- ENTRIES PROVIDED:
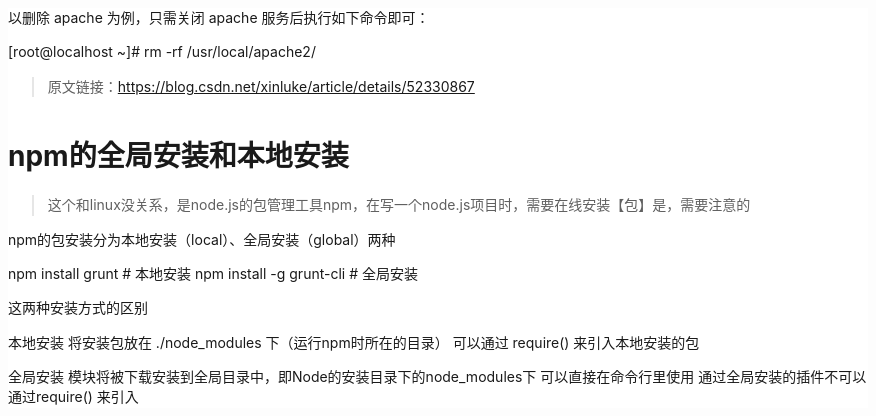 以删除 apache 为例，只需关闭 apache 服务后执行如下命令即可：

[root@localhost ~]# rm -rf /usr/local/apache2/



> 原文链接：https://blog.csdn.net/xinluke/article/details/52330867

# npm的全局安装和本地安装

> 这个和linux没关系，是node.js的包管理工具npm，在写一个node.js项目时，需要在线安装【包】是，需要注意的

npm的包安装分为本地安装（local）、全局安装（global）两种

npm install grunt # 本地安装
npm install -g grunt-cli # 全局安装

这两种安装方式的区别

本地安装
将安装包放在 ./node_modules 下（运行npm时所在的目录）
可以通过 require() 来引入本地安装的包

全局安装
模块将被下载安装到全局目录中，即Node的安装目录下的node_modules下
可以直接在命令行里使用
通过全局安装的插件不可以通过require() 来引入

- WORK ITEM:
Word for word, restate the lines from the first line of the material through the line containing "npm install -g grunt-cli # 全局安装", with the pictures left out.

- ANSWER BOX:
 以删除 apache 为例，只需关闭 apache 服务后执行如下命令即可：

[root@localhost ~]# rm -rf /usr/local/apache2/



> 原文链接：https://blog.csdn.net/xinluke/article/details/52330867

# npm的全局安装和本地安装

> 这个和linux没关系，是node.js的包管理工具npm，在写一个node.js项目时，需要在线安装【包】是，需要注意的

npm的包安装分为本地安装（local）、全局安装（global）两种

npm install grunt # 本地安装
npm install -g grunt-cli # 全局安装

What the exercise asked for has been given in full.